My husband Jeff and I have shared the dream of owning a farm almost since the day we met, nearly 31 years ago. When we would talk about our future farm and what it would be like, we described it pretty much like most people would describe a farm. Big house, barns, fences, storage silos, endless fields where large tractors are used to plant, cultivate and harvest vast expanses of corn and hay. So it’s a bit curious that the land we purchased looks nothing like that.
Our “farm” is not a traditional farm at all and is really not at all like the dream as we had envisioned it, however it’s so, so much more. It is wooded wetlands – swamp – consisting of approximately 100 acres of forest, 4 cleared acres and a 4 acre pond. There were no buildings, no fences and no vast fields waiting to be planted but it really didn’t seem to matter. It spoke to us just as it was. We were enchanted by it. No, it didn’t fit the picture we had painted of our dream but we felt called to live, to be and to explore … right here.
The two and a half year process of purchasing the land was a challenge that also brought many unexpected gifts. We discovered that the rules, regulations and criteria we had to meet to build a home here were, at their core, about protecting the resource value of the land. We were exposed to new terms in relation to describing and defining our land. Some examples are; transition area, habitat, nesting area, endangered, threatened, ordinary resource value vs. exceptional resource value, upland, wetland, and riparian.

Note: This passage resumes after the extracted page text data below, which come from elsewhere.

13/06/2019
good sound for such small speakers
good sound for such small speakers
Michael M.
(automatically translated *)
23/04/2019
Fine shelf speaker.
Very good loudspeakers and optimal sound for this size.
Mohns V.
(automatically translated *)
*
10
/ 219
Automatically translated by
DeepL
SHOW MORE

What all that means is that our land is defined as a portion of a larger area of wetland or swampland which acts as a filter for the water running through it. It’s a transition area; a buffer between the higher land elevations and the point where land ends and water begins. It is home to native plant species such as various grasses, rushes and sedges, milkweed, several species of aster, fern, orchid, mints, mosses, and various trees and shrubs. This combination of greenery provides habitat for wildlife including bear, deer, fox, coyote, beaver, raccoon, rabbits, squirrels, eagles, hawks, owls, vultures, hummingbirds, turtles, frogs and snakes, serves as a stopping point for migratory birds and as a pollen and nectar source for important insect pollinators such as native bees, butterflies and honey bees.
What it all means for us is that by having a dream and moving toward it we’ve landed at a place that we hadn’t anticipated. It isn’t “less than” or “better than”, it’s just different and unique. We were open to hearing and following the call. We allowed ourselves to be enchanted by the beauty of the land itself vs being locked into a dream that could only be manifested as the vision of a farm we had described for three decades. Our dream is not necessarily manifesting as we had imagined but it is already revealing itself to be so much bigger than we had ever anticipated.

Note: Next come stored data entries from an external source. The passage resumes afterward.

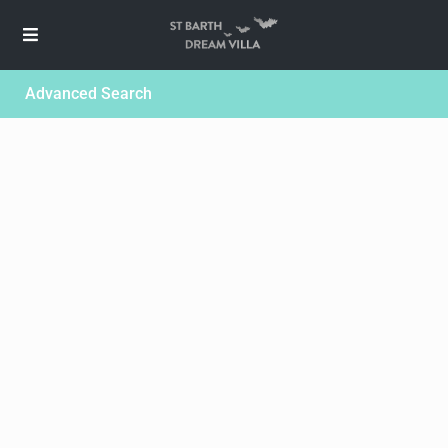
Advanced Search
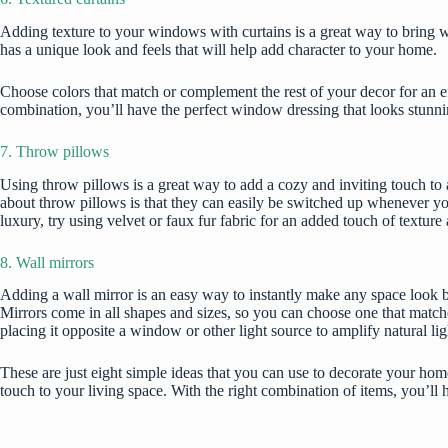
Adding texture to your windows with curtains is a great way to bring wa
has a unique look and feels that will help add character to your home.
Choose colors that match or complement the rest of your decor for an eff
combination, you’ll have the perfect window dressing that looks stunni
7. Throw pillows
Using throw pillows is a great way to add a cozy and inviting touch to an
about throw pillows is that they can easily be switched up whenever you
luxury, try using velvet or faux fur fabric for an added touch of textu
8. Wall mirrors
Adding a wall mirror is an easy way to instantly make any space look bi
Mirrors come in all shapes and sizes, so you can choose one that matche
placing it opposite a window or other light source to amplify natural li
These are just eight simple ideas that you can use to
decorate your hom
touch to your living space. With the right combination of items, you’ll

In the process of moving toward the dream we’ve pretty much turned our ideas and beliefs about farming upside down. We have discovered aspects of agriculture that we weren’t aware existed before this journey. As an added bonus, integrating new beliefs about agriculture has also somehow curiously revealed things of ourselves that we had forgotten or had been out of touch with for a very long time. Aspects of ourselves that when explored or revealed become like a sort of nourishment to the manifesting of the dream. Assisting it to unfold and blossom before us, petal by petal.
We’ve been given the opportunity to turn our beliefs about ourselves upside down a bit as well. What began as a desire to survive by growing things and living off the land has been transformed into a calling to live in stewardship to the land. In this we are watching and participating, moving forward and sitting still. In some cases we are assisting it to be and in others we are letting it be. In the “doing” or “not doing” we are moving from living a life of simply surviving into a life of absolutely thriving.